Entries taken from a collection
- Opening Delimiter -

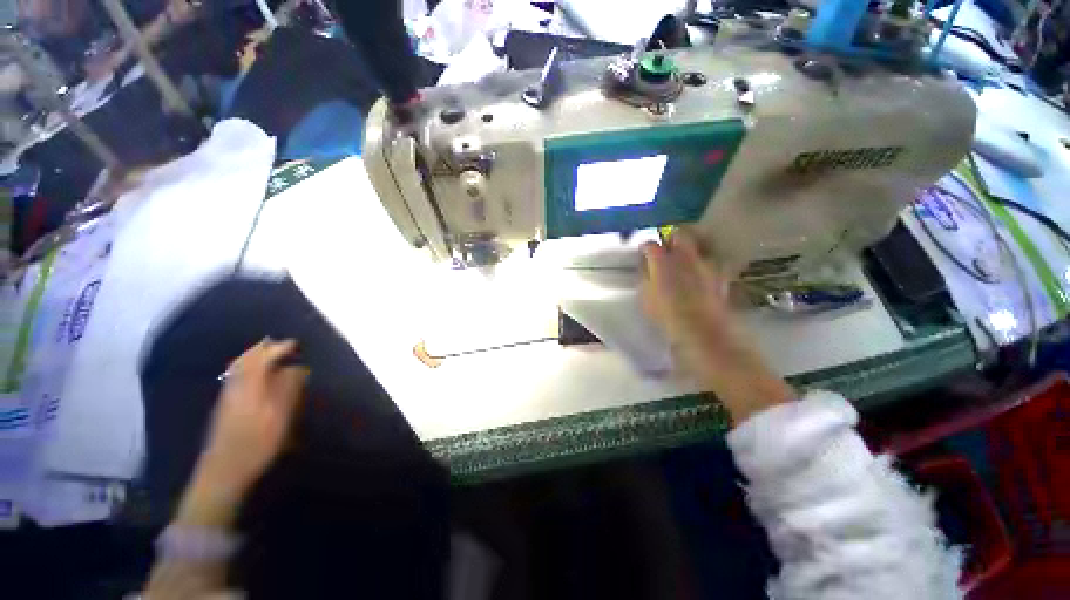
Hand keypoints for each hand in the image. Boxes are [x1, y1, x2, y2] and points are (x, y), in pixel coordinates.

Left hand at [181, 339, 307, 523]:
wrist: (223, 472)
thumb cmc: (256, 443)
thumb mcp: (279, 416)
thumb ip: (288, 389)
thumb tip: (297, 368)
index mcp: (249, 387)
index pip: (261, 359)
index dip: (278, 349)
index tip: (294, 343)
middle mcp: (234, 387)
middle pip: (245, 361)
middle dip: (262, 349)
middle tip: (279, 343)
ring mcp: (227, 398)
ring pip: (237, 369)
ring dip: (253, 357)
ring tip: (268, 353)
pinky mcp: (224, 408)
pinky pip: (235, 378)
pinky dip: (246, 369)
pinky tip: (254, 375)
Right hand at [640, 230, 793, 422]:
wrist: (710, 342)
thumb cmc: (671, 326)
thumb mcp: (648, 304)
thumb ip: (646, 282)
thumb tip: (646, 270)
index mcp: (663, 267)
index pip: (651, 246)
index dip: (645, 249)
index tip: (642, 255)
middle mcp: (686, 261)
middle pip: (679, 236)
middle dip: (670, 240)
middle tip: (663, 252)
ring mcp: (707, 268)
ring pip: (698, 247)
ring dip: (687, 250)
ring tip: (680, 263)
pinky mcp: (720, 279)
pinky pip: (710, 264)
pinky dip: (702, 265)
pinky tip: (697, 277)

- Closing Delimiter -
- Opening Delimiter -

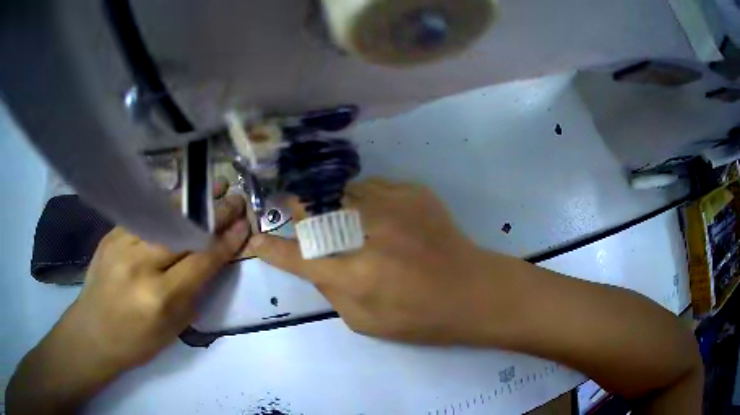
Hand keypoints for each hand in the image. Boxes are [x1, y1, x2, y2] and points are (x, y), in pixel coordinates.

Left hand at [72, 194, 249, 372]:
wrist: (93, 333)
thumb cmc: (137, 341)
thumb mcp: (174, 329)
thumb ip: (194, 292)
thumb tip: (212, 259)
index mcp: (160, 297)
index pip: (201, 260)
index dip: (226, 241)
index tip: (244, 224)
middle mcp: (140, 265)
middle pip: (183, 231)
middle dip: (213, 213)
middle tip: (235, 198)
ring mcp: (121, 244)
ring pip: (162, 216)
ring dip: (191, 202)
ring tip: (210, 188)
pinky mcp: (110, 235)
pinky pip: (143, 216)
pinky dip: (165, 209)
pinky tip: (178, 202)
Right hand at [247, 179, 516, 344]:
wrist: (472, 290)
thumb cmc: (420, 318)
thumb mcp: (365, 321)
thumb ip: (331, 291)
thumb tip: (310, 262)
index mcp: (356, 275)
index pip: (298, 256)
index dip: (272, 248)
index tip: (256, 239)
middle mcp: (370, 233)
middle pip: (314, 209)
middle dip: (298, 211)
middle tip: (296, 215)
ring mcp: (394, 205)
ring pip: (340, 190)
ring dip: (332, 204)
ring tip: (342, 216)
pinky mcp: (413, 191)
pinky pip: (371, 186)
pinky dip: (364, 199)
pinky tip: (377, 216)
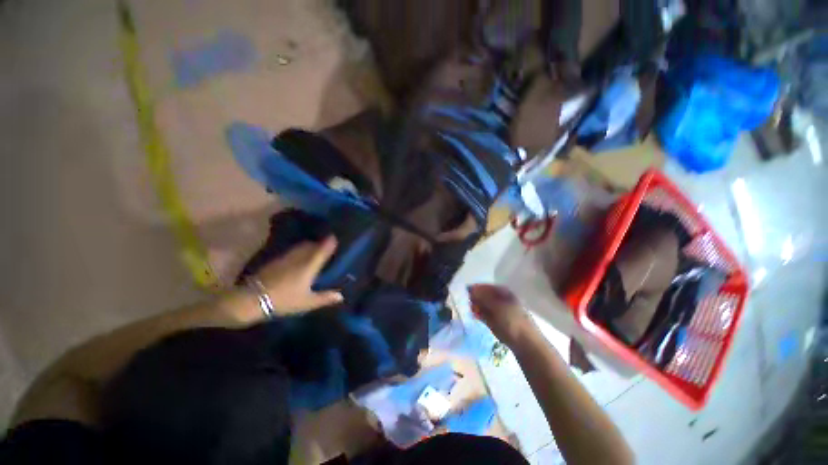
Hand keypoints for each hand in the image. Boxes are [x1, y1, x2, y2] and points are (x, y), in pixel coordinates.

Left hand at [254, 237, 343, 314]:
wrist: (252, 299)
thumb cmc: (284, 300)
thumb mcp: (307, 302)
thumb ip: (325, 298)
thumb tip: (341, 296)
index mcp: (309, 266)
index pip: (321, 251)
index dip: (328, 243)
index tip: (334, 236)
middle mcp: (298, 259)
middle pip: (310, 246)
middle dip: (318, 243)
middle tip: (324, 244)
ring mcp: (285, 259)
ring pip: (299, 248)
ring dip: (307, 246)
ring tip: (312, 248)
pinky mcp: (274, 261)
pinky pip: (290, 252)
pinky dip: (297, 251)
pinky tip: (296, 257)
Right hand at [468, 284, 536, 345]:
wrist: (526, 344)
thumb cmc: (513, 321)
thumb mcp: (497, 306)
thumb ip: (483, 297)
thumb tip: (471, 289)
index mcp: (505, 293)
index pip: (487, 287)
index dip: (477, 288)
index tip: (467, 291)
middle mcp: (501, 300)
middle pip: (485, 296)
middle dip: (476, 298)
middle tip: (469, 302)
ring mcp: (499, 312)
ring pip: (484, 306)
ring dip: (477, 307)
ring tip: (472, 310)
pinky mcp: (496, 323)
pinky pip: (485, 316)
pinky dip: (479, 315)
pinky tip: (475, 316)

- Closing Delimiter -

#### Task statement:
Could you copy every line in the records that holds "wrist"?

#### Output for this exercise:
wrist: (223, 472)
wrist: (710, 342)
wrist: (93, 333)
wrist: (472, 290)
wrist: (252, 299)
wrist: (526, 344)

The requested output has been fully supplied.